Wednesday, March 18, 2009
I have wanted to write this post for a few weeks but my heart just wasn't ready to deal with the death of my grandmother. I was honored to get to go to the funeral (thanks to my dad for tickets--first class, but I won't brag) and help my mom and dad clean out her stuff and drive around where she lived and soak up the history of my family.
My grandparents lived in a small town called Montmorency, South Carolina. My Pop was a farmer and had lots of land. I spent many summers there driving tractors, jumping in bins of fresh pulled cotton, and working in the country store they had on their property. I watched as family after family came in to get their groceries, usually on their tab. I learned all about helping people in need. I watched as Pop would take groceries to single moms and to the elderly who couldn't get out. I questioned him one day why he kept letting people add to their tab when they hadn't paid in years. He would shake his head and tell me that they needed it more than he did. At that tender age, I was enamored by the big white plantation house they lived in and all the farms but I saw what was really important in the day to day activity of his life. People!
At the funeral one of the workers at Nana's home got up to tell a story. She said she had just begun working there and was sent to get a lady named "Miss Hollywood." She said she looked all over the place for someone named "Miss Hollywood" and couldn't find anyone by that name. She was confused. She finally asked who is "Miss Hollywood?" "Oh girl, that is Mrs. Flanders (my Nana) and we call her "Miss Hollywood" because she is always dressed up, has her make-up on and all her jewelry." My Nana still went to the beauty shop each week to get her hair done. I got to help my parents clean out her rooms and I can't tell you all the stuff we found. She had turned her bathtub into a closet with hangers full of clothes because the other two closets were full. She had drawers of earrings she had filled up ice cube containers with thousands of earrings. She had her lipsticks divided into colors and probably had over a hundred. She had bags and bags of cosmetics and beauty supplies. You have got to love her.
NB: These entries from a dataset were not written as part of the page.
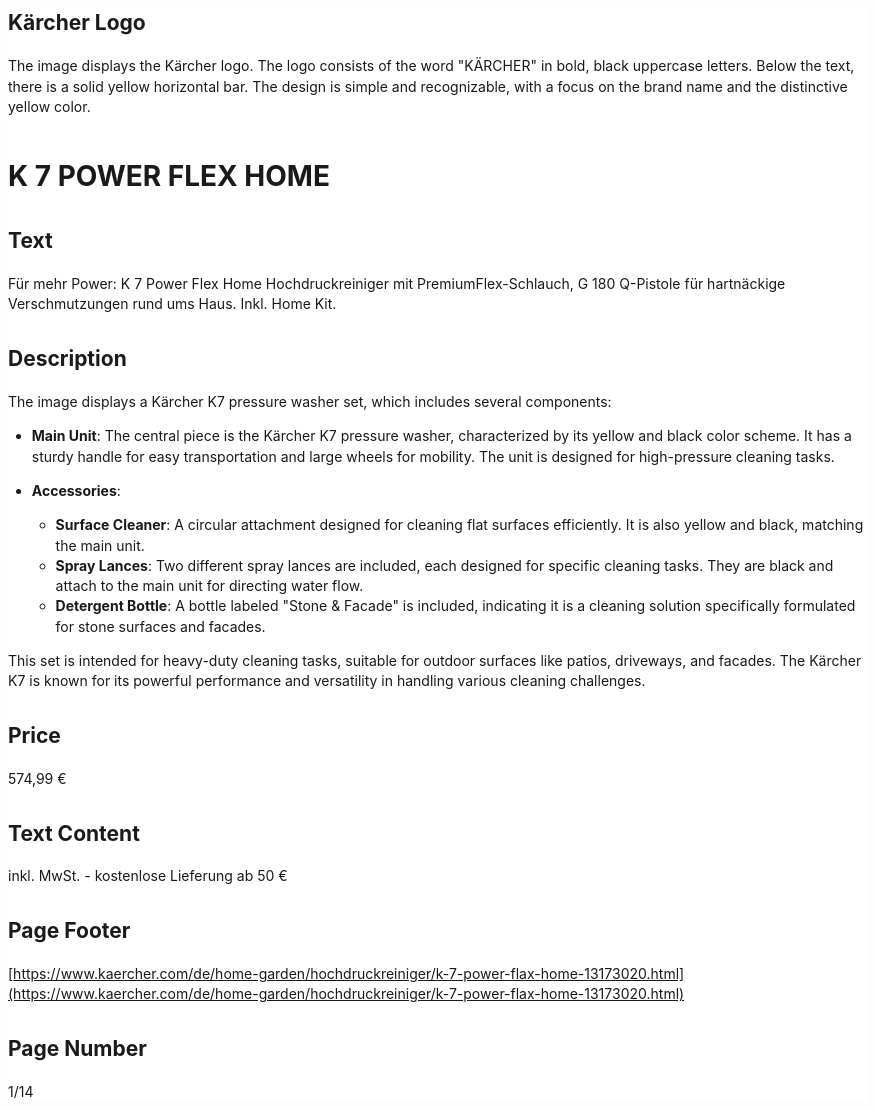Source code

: ## Kärcher Logo

The image displays the Kärcher logo. The logo consists of the word "KÄRCHER" in bold, black uppercase letters. Below the text, there is a solid yellow horizontal bar. The design is simple and recognizable, with a focus on the brand name and the distinctive yellow color. 

# K 7 POWER FLEX HOME 

## Text

Für mehr Power: K 7 Power Flex Home Hochdruckreiniger mit PremiumFlex-Schlauch, G 180 Q-Pistole für hartnäckige Verschmutzungen rund ums Haus. Inkl. Home Kit. 

## Description

The image displays a Kärcher K7 pressure washer set, which includes several components:

- **Main Unit**: The central piece is the Kärcher K7 pressure washer, characterized by its yellow and black color scheme. It has a sturdy handle for easy transportation and large wheels for mobility. The unit is designed for high-pressure cleaning tasks.

- **Accessories**:
  - **Surface Cleaner**: A circular attachment designed for cleaning flat surfaces efficiently. It is also yellow and black, matching the main unit.
  - **Spray Lances**: Two different spray lances are included, each designed for specific cleaning tasks. They are black and attach to the main unit for directing water flow.
  - **Detergent Bottle**: A bottle labeled "Stone & Facade" is included, indicating it is a cleaning solution specifically formulated for stone surfaces and facades.

This set is intended for heavy-duty cleaning tasks, suitable for outdoor surfaces like patios, driveways, and facades. The Kärcher K7 is known for its powerful performance and versatility in handling various cleaning challenges. 

## Price

574,99 € 

## Text Content

inkl. MwSt. - kostenlose Lieferung ab 50 € 

## Page Footer

[https://www.kaercher.com/de/home-garden/hochdruckreiniger/k-7-power-flax-home-13173020.html](https://www.kaercher.com/de/home-garden/hochdruckreiniger/k-7-power-flax-home-13173020.html) 

## Page Number

1/14 
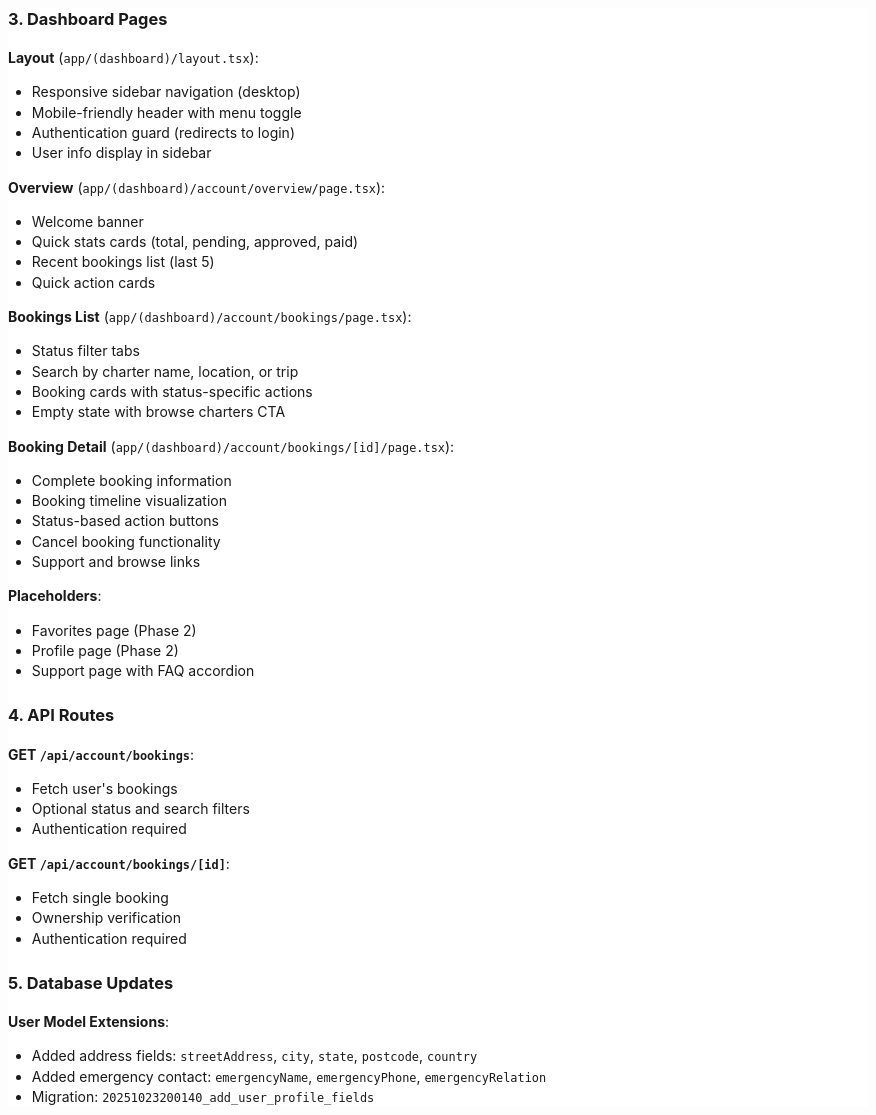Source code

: ### 3. Dashboard Pages

**Layout** (`app/(dashboard)/layout.tsx`):

- Responsive sidebar navigation (desktop)
- Mobile-friendly header with menu toggle
- Authentication guard (redirects to login)
- User info display in sidebar

**Overview** (`app/(dashboard)/account/overview/page.tsx`):

- Welcome banner
- Quick stats cards (total, pending, approved, paid)
- Recent bookings list (last 5)
- Quick action cards

**Bookings List** (`app/(dashboard)/account/bookings/page.tsx`):

- Status filter tabs
- Search by charter name, location, or trip
- Booking cards with status-specific actions
- Empty state with browse charters CTA

**Booking Detail** (`app/(dashboard)/account/bookings/[id]/page.tsx`):

- Complete booking information
- Booking timeline visualization
- Status-based action buttons
- Cancel booking functionality
- Support and browse links

**Placeholders**:

- Favorites page (Phase 2)
- Profile page (Phase 2)
- Support page with FAQ accordion

### 4. API Routes

**GET `/api/account/bookings`**:

- Fetch user's bookings
- Optional status and search filters
- Authentication required

**GET `/api/account/bookings/[id]`**:

- Fetch single booking
- Ownership verification
- Authentication required

### 5. Database Updates

**User Model Extensions**:

- Added address fields: `streetAddress`, `city`, `state`, `postcode`, `country`
- Added emergency contact: `emergencyName`, `emergencyPhone`, `emergencyRelation`
- Migration: `20251023200140_add_user_profile_fields`
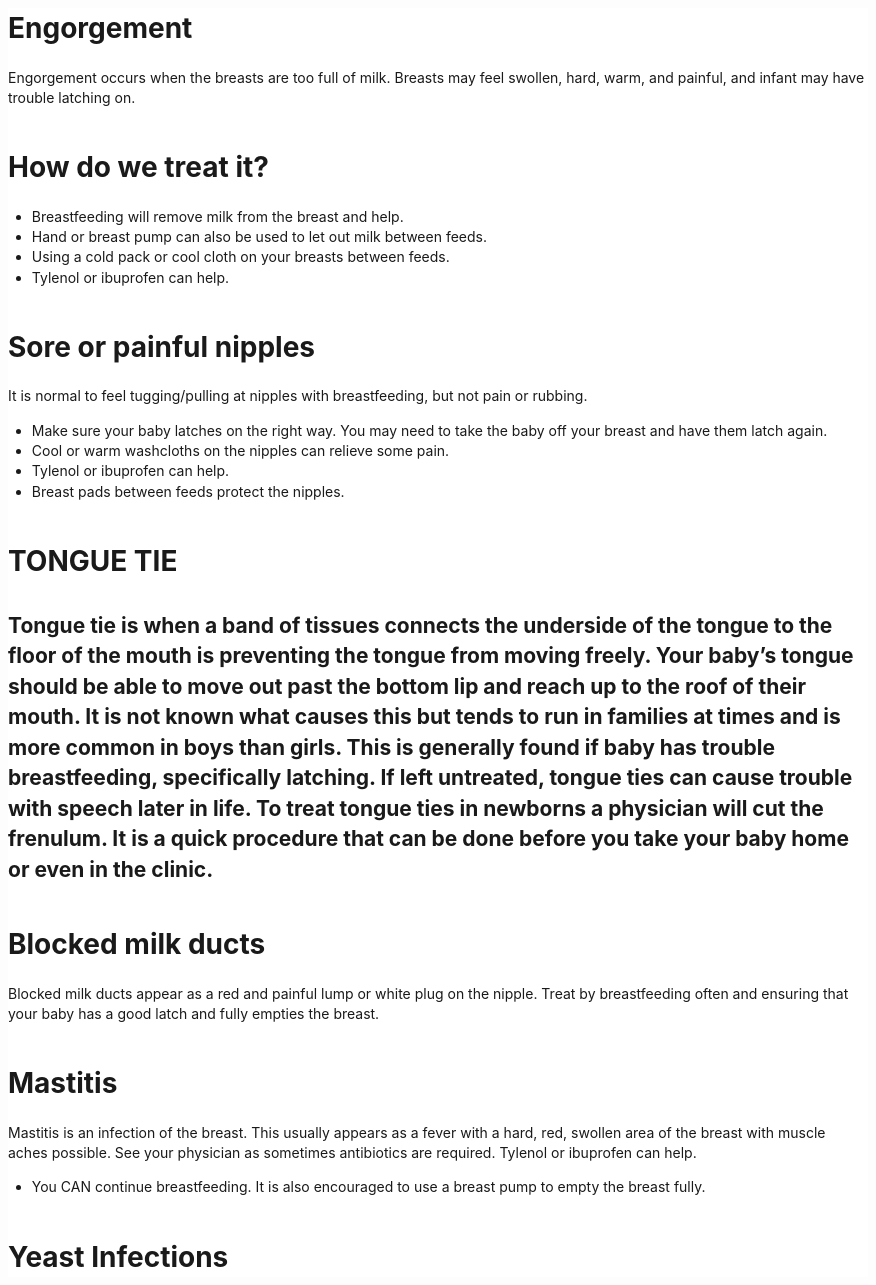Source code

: # Engorgement

Engorgement occurs when the breasts are too full of milk. Breasts may feel swollen, hard, warm, and painful, and infant may have trouble latching on.

# How do we treat it?

- Breastfeeding will remove milk from the breast and help.
- Hand or breast pump can also be used to let out milk between feeds.
- Using a cold pack or cool cloth on your breasts between feeds.
- Tylenol or ibuprofen can help.

# Sore or painful nipples

It is normal to feel tugging/pulling at nipples with breastfeeding, but not pain or rubbing.

- Make sure your baby latches on the right way. You may need to take the baby off your breast and have them latch again.
- Cool or warm washcloths on the nipples can relieve some pain.
- Tylenol or ibuprofen can help.
- Breast pads between feeds protect the nipples.

# TONGUE TIE

Tongue tie is when a band of tissues connects the underside of the tongue to the floor of the mouth is preventing the tongue from moving freely. Your baby’s tongue should be able to move out past the bottom lip and reach up to the roof of their mouth. It is not known what causes this but tends to run in families at times and is more common in boys than girls. This is generally found if baby has trouble breastfeeding, specifically latching. If left untreated, tongue ties can cause trouble with speech later in life. To treat tongue ties in newborns a physician will cut the frenulum. It is a quick procedure that can be done before you take your baby home or even in the clinic.
---
# Blocked milk ducts

Blocked milk ducts appear as a red and painful lump or white plug on the nipple. Treat by breastfeeding often and ensuring that your baby has a good latch and fully empties the breast.

# Mastitis

Mastitis is an infection of the breast. This usually appears as a fever with a hard, red, swollen area of the breast with muscle aches possible. See your physician as sometimes antibiotics are required. Tylenol or ibuprofen can help.

- You CAN continue breastfeeding. It is also encouraged to use a breast pump to empty the breast fully.

# Yeast Infections
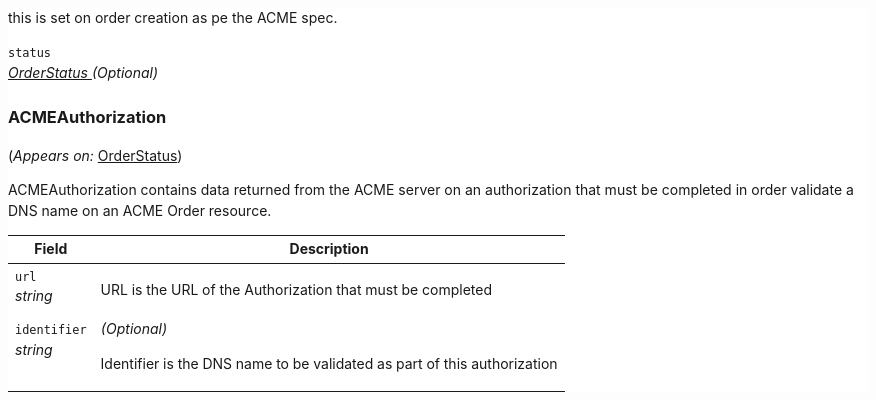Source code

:this is set on order creation as pe the ACME spec.</p>
</td>
</tr>
</table>
</td>
</tr>
<tr>
<td>
<code>status</code></br>
<em>
<a href="#acme.cert-manager.io/v1.OrderStatus">
OrderStatus
</a>
</em>
</td>
<td>
<em>(Optional)</em>
</td>
</tr>
</tbody>
</table>
<h3 id="acme.cert-manager.io/v1.ACMEAuthorization">ACMEAuthorization
</h3>
<p>
(<em>Appears on:</em>
<a href="#acme.cert-manager.io/v1.OrderStatus">OrderStatus</a>)
</p>
<p>
<p>ACMEAuthorization contains data returned from the ACME server on an
authorization that must be completed in order validate a DNS name on an ACME
Order resource.</p>
</p>
<table>
<thead>
<tr>
<th>Field</th>
<th>Description</th>
</tr>
</thead>
<tbody>
<tr>
<td>
<code>url</code></br>
<em>
string
</em>
</td>
<td>
<p>URL is the URL of the Authorization that must be completed</p>
</td>
</tr>
<tr>
<td>
<code>identifier</code></br>
<em>
string
</em>
</td>
<td>
<em>(Optional)</em>
<p>Identifier is the DNS name to be validated as part of this authorization</p>
</td>
</tr>
<tr>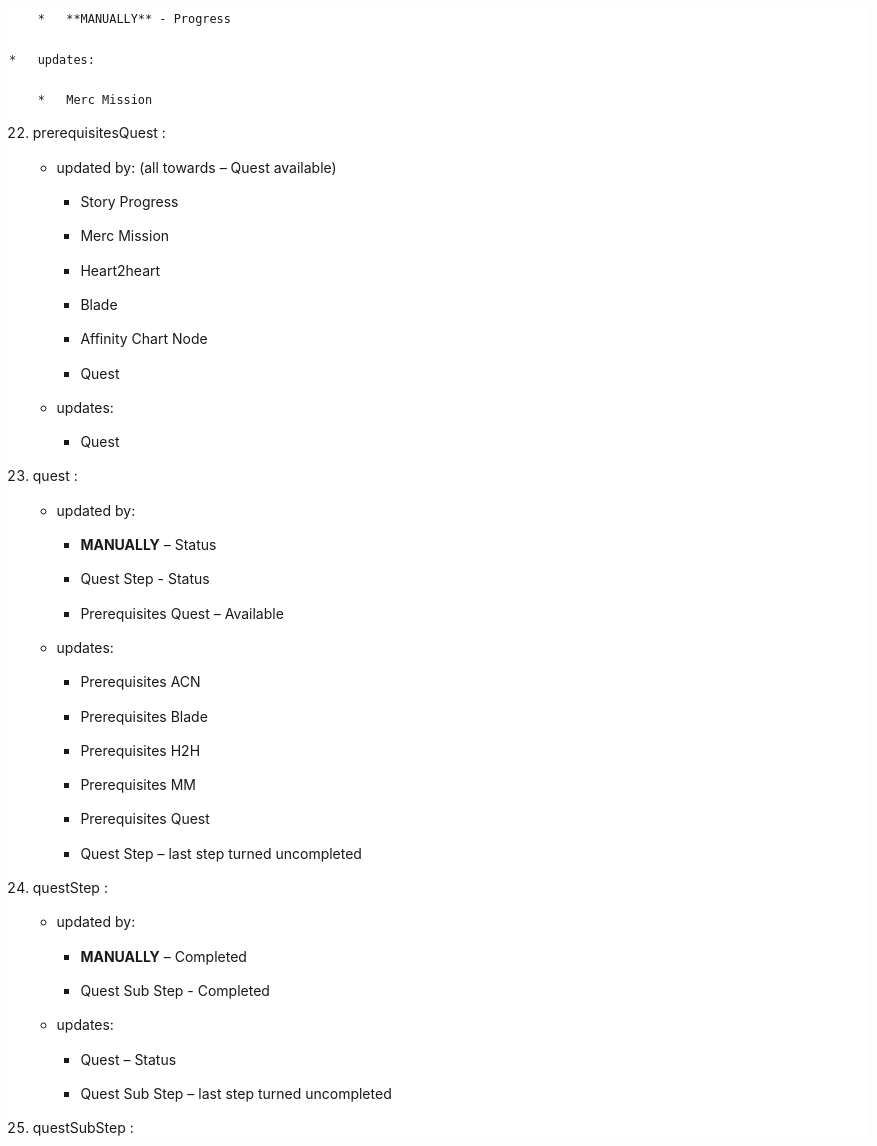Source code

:         *	**MANUALLY** - Progress

    *	updates:

        *	Merc Mission

22.	prerequisitesQuest : 

    *	updated by: (all towards – Quest available)

        *	Story Progress

        *	Merc Mission

        *	Heart2heart

        *	Blade

        *	Affinity Chart Node

        *	Quest

    *	updates:

        *	Quest

23.	quest : 

    *	updated by:

        *	**MANUALLY** – Status

        *	Quest Step - Status

        *	Prerequisites Quest – Available

    *	updates:

        *	Prerequisites ACN

        *	Prerequisites Blade

        *	Prerequisites H2H

        *	Prerequisites MM

        *	Prerequisites Quest

        *	Quest Step – last step turned uncompleted

24.	questStep : 

    *	updated by:

        *	**MANUALLY** – Completed

        *	Quest Sub Step - Completed

    *	updates:

        *	Quest – Status

        *	Quest Sub Step – last step turned uncompleted

25.	questSubStep : 
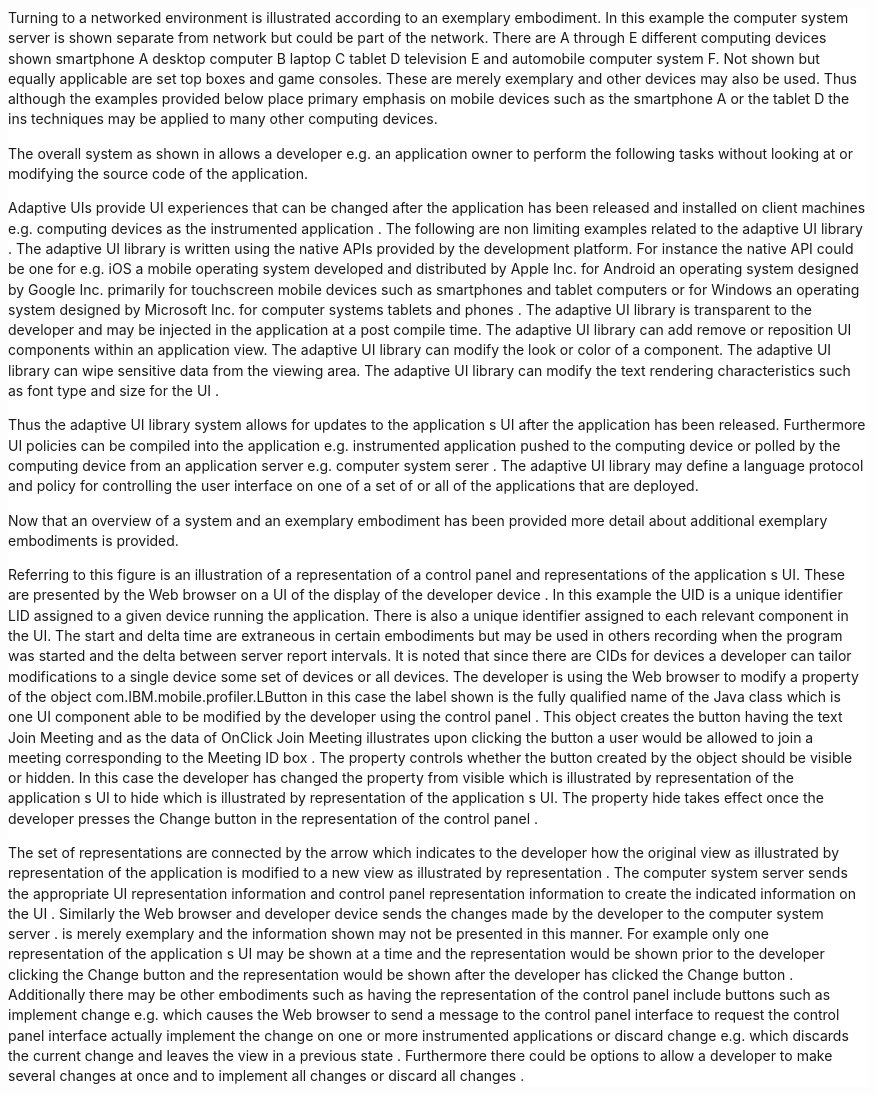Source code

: Turning to a networked environment is illustrated according to an exemplary embodiment. In this example the computer system server is shown separate from network but could be part of the network. There are A through E different computing devices shown smartphone A desktop computer B laptop C tablet D television E and automobile computer system F. Not shown but equally applicable are set top boxes and game consoles. These are merely exemplary and other devices may also be used. Thus although the examples provided below place primary emphasis on mobile devices such as the smartphone A or the tablet D the ins techniques may be applied to many other computing devices.

The overall system as shown in allows a developer e.g. an application owner to perform the following tasks without looking at or modifying the source code of the application.

Adaptive UIs provide UI experiences that can be changed after the application has been released and installed on client machines e.g. computing devices as the instrumented application . The following are non limiting examples related to the adaptive UI library . The adaptive UI library is written using the native APIs provided by the development platform. For instance the native API could be one for e.g. iOS a mobile operating system developed and distributed by Apple Inc. for Android an operating system designed by Google Inc. primarily for touchscreen mobile devices such as smartphones and tablet computers or for Windows an operating system designed by Microsoft Inc. for computer systems tablets and phones . The adaptive UI library is transparent to the developer and may be injected in the application at a post compile time. The adaptive UI library can add remove or reposition UI components within an application view. The adaptive UI library can modify the look or color of a component. The adaptive UI library can wipe sensitive data from the viewing area. The adaptive UI library can modify the text rendering characteristics such as font type and size for the UI .

Thus the adaptive UI library system allows for updates to the application s UI after the application has been released. Furthermore UI policies can be compiled into the application e.g. instrumented application pushed to the computing device or polled by the computing device from an application server e.g. computer system serer . The adaptive UI library may define a language protocol and policy for controlling the user interface on one of a set of or all of the applications that are deployed.

Now that an overview of a system and an exemplary embodiment has been provided more detail about additional exemplary embodiments is provided.

Referring to this figure is an illustration of a representation of a control panel and representations of the application s UI. These are presented by the Web browser on a UI of the display of the developer device . In this example the UID is a unique identifier LID assigned to a given device running the application. There is also a unique identifier assigned to each relevant component in the UI. The start and delta time are extraneous in certain embodiments but may be used in others recording when the program was started and the delta between server report intervals. It is noted that since there are CIDs for devices a developer can tailor modifications to a single device some set of devices or all devices. The developer is using the Web browser to modify a property of the object com.IBM.mobile.profiler.LButton in this case the label shown is the fully qualified name of the Java class which is one UI component able to be modified by the developer using the control panel . This object creates the button having the text Join Meeting and as the data of OnClick Join Meeting illustrates upon clicking the button a user would be allowed to join a meeting corresponding to the Meeting ID box . The property controls whether the button created by the object should be visible or hidden. In this case the developer has changed the property from visible which is illustrated by representation of the application s UI to hide which is illustrated by representation of the application s UI. The property hide takes effect once the developer presses the Change button in the representation of the control panel .

The set of representations are connected by the arrow which indicates to the developer how the original view as illustrated by representation of the application is modified to a new view as illustrated by representation . The computer system server sends the appropriate UI representation information and control panel representation information to create the indicated information on the UI . Similarly the Web browser and developer device sends the changes made by the developer to the computer system server . is merely exemplary and the information shown may not be presented in this manner. For example only one representation of the application s UI may be shown at a time and the representation would be shown prior to the developer clicking the Change button and the representation would be shown after the developer has clicked the Change button . Additionally there may be other embodiments such as having the representation of the control panel include buttons such as implement change e.g. which causes the Web browser to send a message to the control panel interface to request the control panel interface actually implement the change on one or more instrumented applications or discard change e.g. which discards the current change and leaves the view in a previous state . Furthermore there could be options to allow a developer to make several changes at once and to implement all changes or discard all changes .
My Nana took me for the first time to buy makeup. She walked right into Dillard's and told the cosmetic lady that it was time for me to learn what to do with makeup. I got a full facial and a makeup artist to teach me how to apply the makeup. I was spending the summer with her and I am pretty sure she never asked my mom. I came home that summer all like "Miss Hollywood." My Mom recovered well but she was pretty shocked to say the least. I thought I was pretty special! The best part of it all, she charged it all to my mom's credit card. :)
The funeral was a perfect representation of her life. My Nana spent most of her life helping the fire department. She raised money for them for everything. The chief of the fire department told us that they wouldn't have a department if it wasn't for her. The fire department came to her funeral with lights flashing. They carried her casket behind the truck and walked her to her grave. She went out in style, perfect Hollywood style!